Teenagers under threat of death: names the regime wants to erase
According to Amnesty International’s latest reports, at least 30 people are currently facing the death penalty for alleged offenses related to the January 2026 protests, including several minors. The cases of eight young people who were sentenced to death in February after extremely accelerated procedures are particularly noteworthy:
Saleh Mohammadi (18)
Mohammad Amin Biglari (19)
But Fahim
Abolfazl Salehi Siavashani
Amirhossein Hatami
Shahin Vahedparast Kolor
Shahab Zohdi
Yaser Rajaifar
In addition to them, Amnesty and Iran Human Rights warn of three teenagers whose death sentences have already been confirmed by the Supreme Court, and who were additionally highlighted in April by Iran Human Rights in a report on the “explosion of political executions”:
Ehsan Hosseinipour Hesarloo (18)
Matin Mohammadi (17)
Erfan Amiri (17)
According to the same sources, all three were convicted for their alleged involvement in the fire at the bases of the Basij paramilitary group on January 8, in which two members of the Basij were killed, and the proceedings were marked by violence, isolation and forced confessions from the beginning. One of the family members described to activists that their child “to date has not had access to a lawyer of his own choosing,” while the court-appointed lawyer “helped the authorities put even more pressure on the child to confess.”
“Factory of Death” Ghezel Hesar and the explosion of execution
The entire system is designed to physically and mentally break young protesters before they even get a chance to defend themselves. Ghezel Hesar, a vast prison complex on the outskirts of Tehran, has been described in reports as a “death factory”: overcrowded, with chronic shortages of food and drinking water, where executions are regularly carried out at dawn, often in groups. Today, almost all the mentioned young men are in the same prison – from Matin Mohammadi and Ehsan Hosseinipour to Mohammad Amin Biglari, Ali Fahim, Abolfazl Salehi Siavashani and Shahin Vahedparast. According to Amnesty, prosecutors have already announced that the four could be executed “one day at a time” in a series of executions, a scare tactic reminiscent of the darkest episodes in Iran’s history.
At the same time, Iran Human Rights reports that at least 22 political prisoners have been executed from March 17 to April 27, 2026, including ten protesters arrested during previous waves of demonstrations, while at least 44 protesters are currently at imminent risk of execution. Organizations warn that the real numbers may be higher, given that the regime is again restricting the internet and communications, making it difficult for families to have any insight into the fate of their missing sons and daughters.
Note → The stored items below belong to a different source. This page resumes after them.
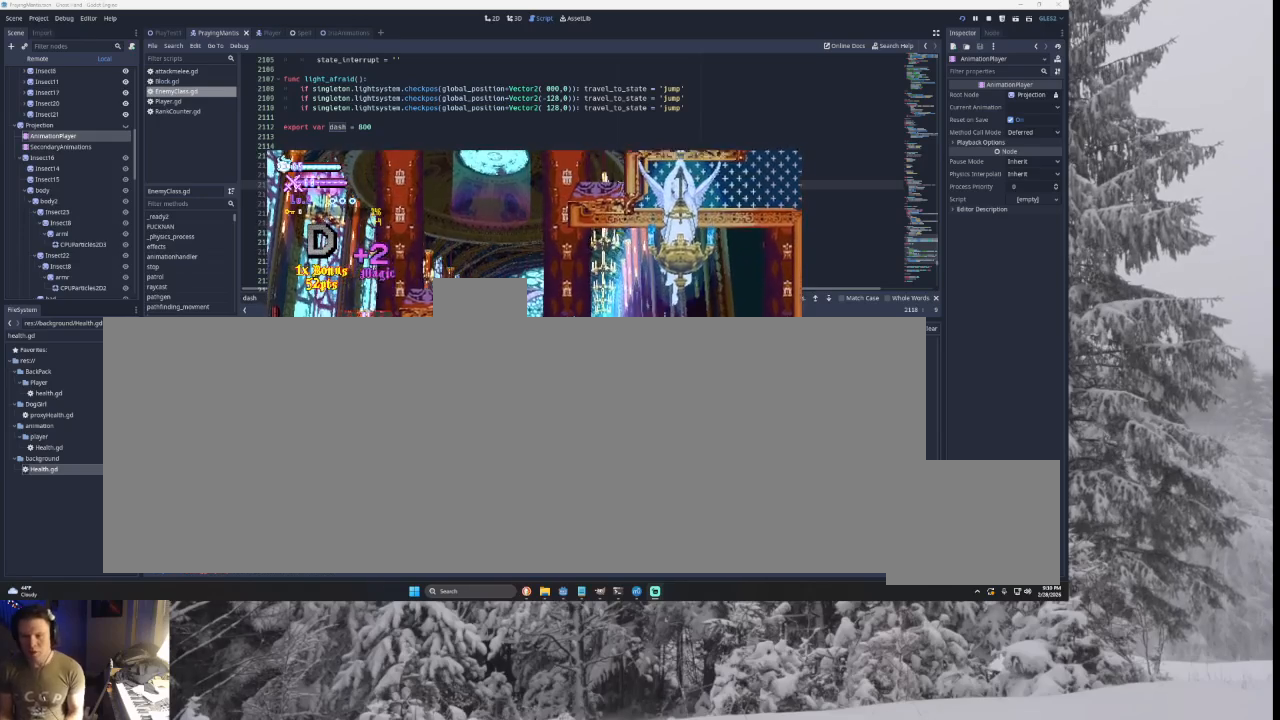
{"buttons": [], "left_stick": "left", "right_stick": "center", "events": [[33, "TRIANGLE", "up"], [100, "TRIANGLE", "down"], [400, "TRIANGLE", "up"]]}
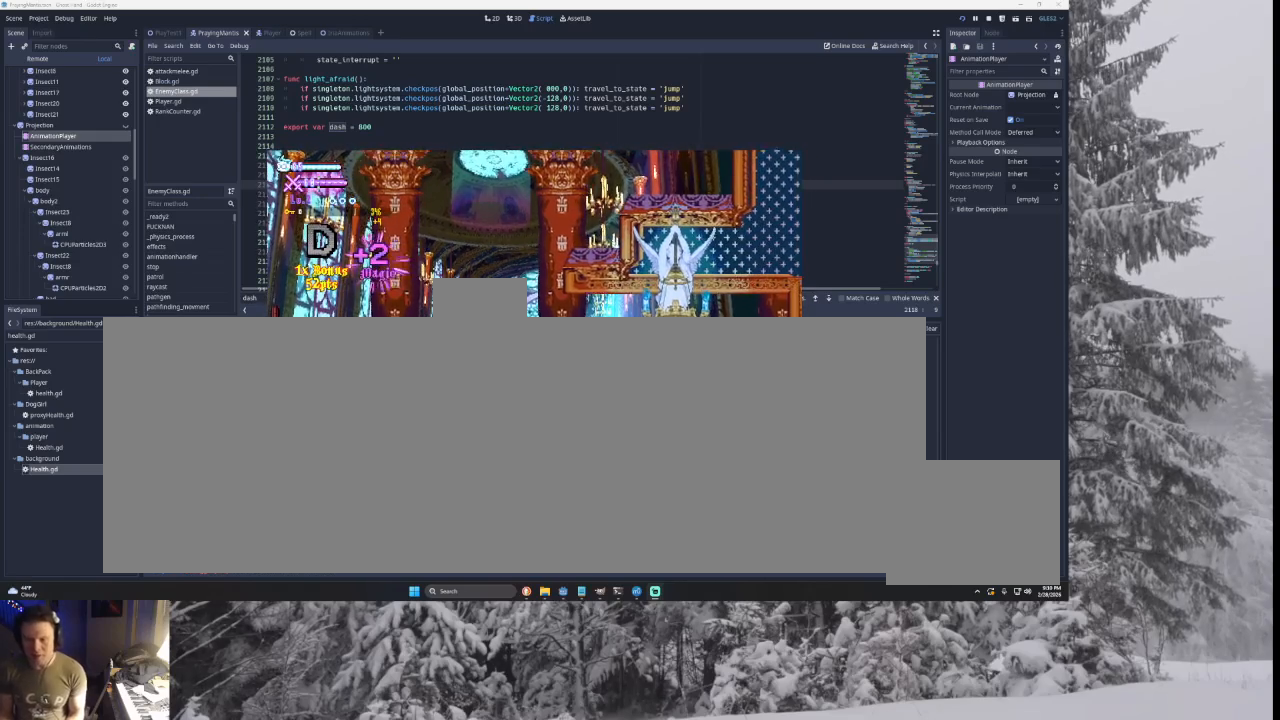
{"buttons": [], "left_stick": "left", "right_stick": "center", "events": [[333, "TRIANGLE", "down"], [500, "TRIANGLE", "up"]]}
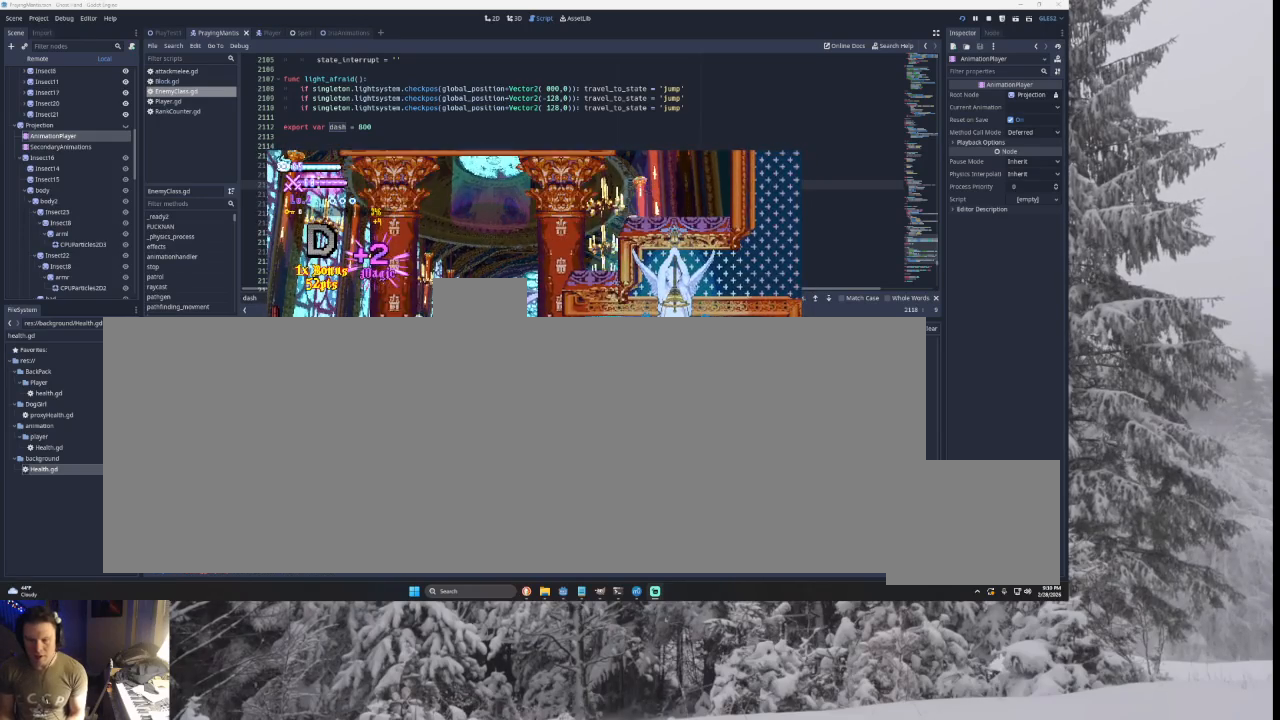
{"buttons": [], "left_stick": "left", "right_stick": "down", "events": [[433, "right_stick", "down"]]}
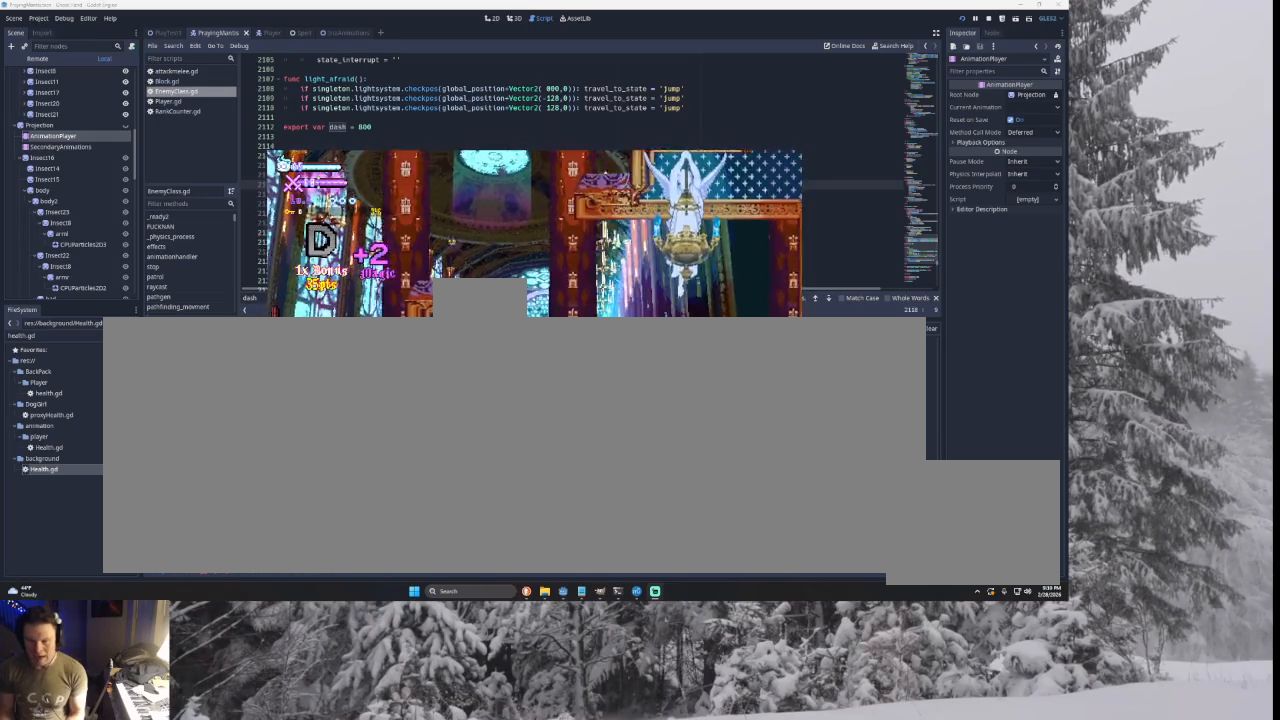
{"buttons": [], "left_stick": "right", "right_stick": "down", "events": [[33, "right_stick", "center"], [367, "left_stick", "center"], [433, "left_stick", "right"], [500, "right_stick", "down"]]}
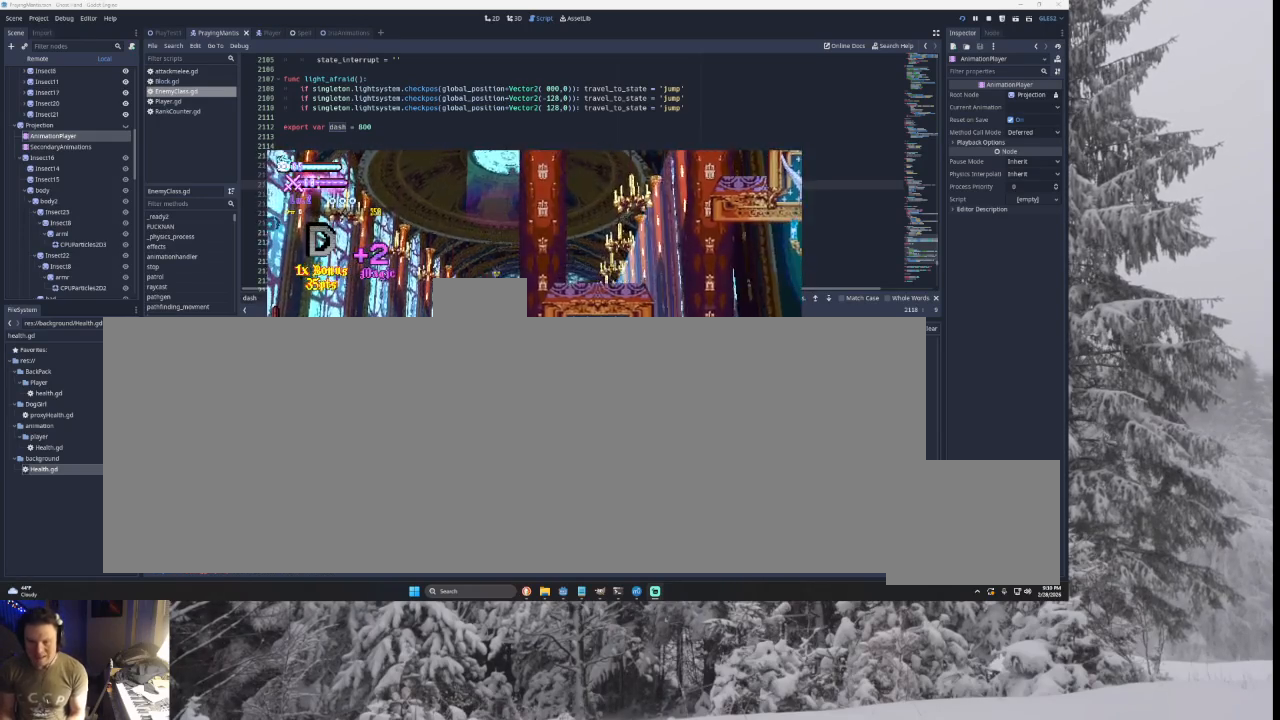
{"buttons": [], "left_stick": "center", "right_stick": "center", "events": [[67, "left_stick", "left"], [167, "right_stick", "center"], [467, "left_stick", "center"]]}
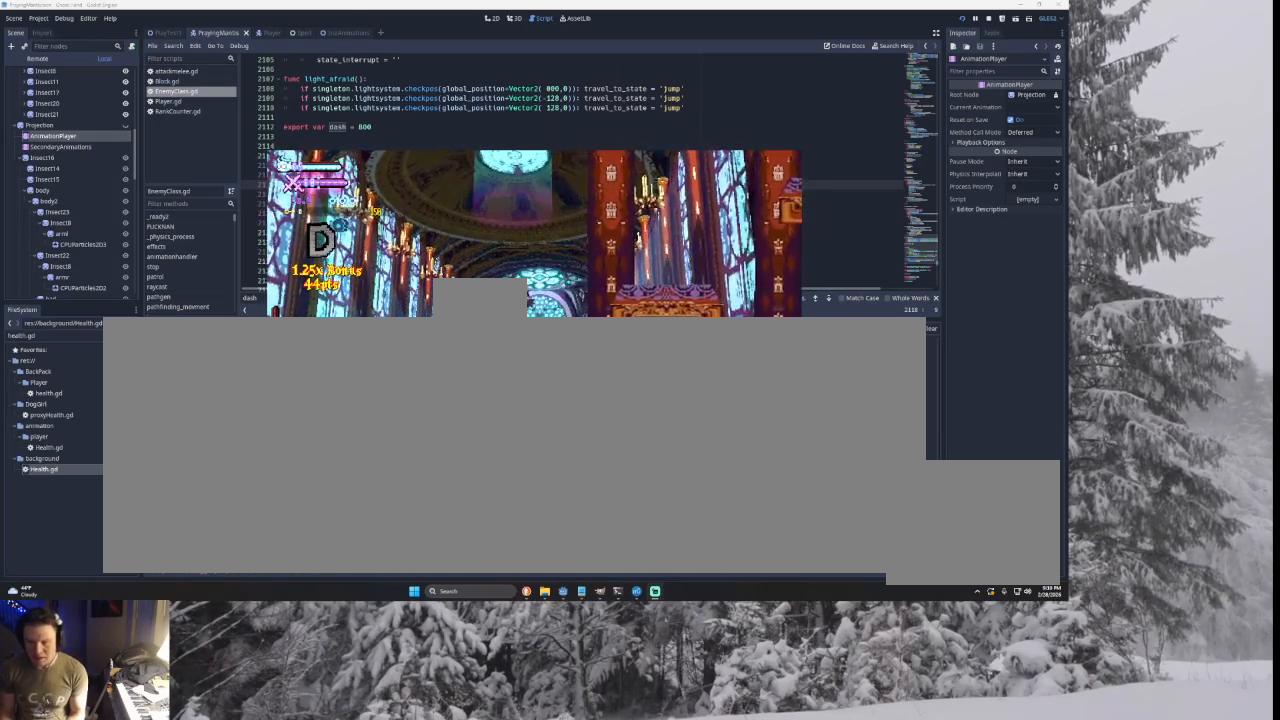
{"buttons": [], "left_stick": "left", "right_stick": "center", "events": [[100, "left_stick", "right"], [200, "SQUARE", "down"], [267, "left_stick", "down-left"], [367, "left_stick", "left"], [400, "SQUARE", "up"]]}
The wave of murders that continues on Mahsu Amina
Today’s cases follow a pattern established after protests over the death of Mahsa Amini in 2022, when dozens of protesters were sentenced to death and several men were executed in swift trials that drew global condemnation. According to reviews compiled by BBC Persian and other media, names such as Mohsen Shekari, Majid Reza Rahnavard, Saleh Mirhashemi, Majid Kazemi and Saeed Yaghoobi – young men in their twenties who were hanged after short trials, often without real contact with their families and lawyers – became known to the public. Today’s juvenile and young convicts – Matin, Ehsan, Erfan, Saleh, Amirhossein – continue the blacklist of a generation that is on trial because it sought freedom and did not commit violence.
The goal: to intimidate an entire generation
Human rights organizations and research centers such as the Center for Human Rights in Iran warn that the executions of young protesters are not incidents, but a deliberate strategy of “state terror”. “The execution of young protesters after sham trials based on torture and forced confessions are state murder, designed to intimidate the population and send a clear message: any act of disobedience will be punished by death,” one of the statements said.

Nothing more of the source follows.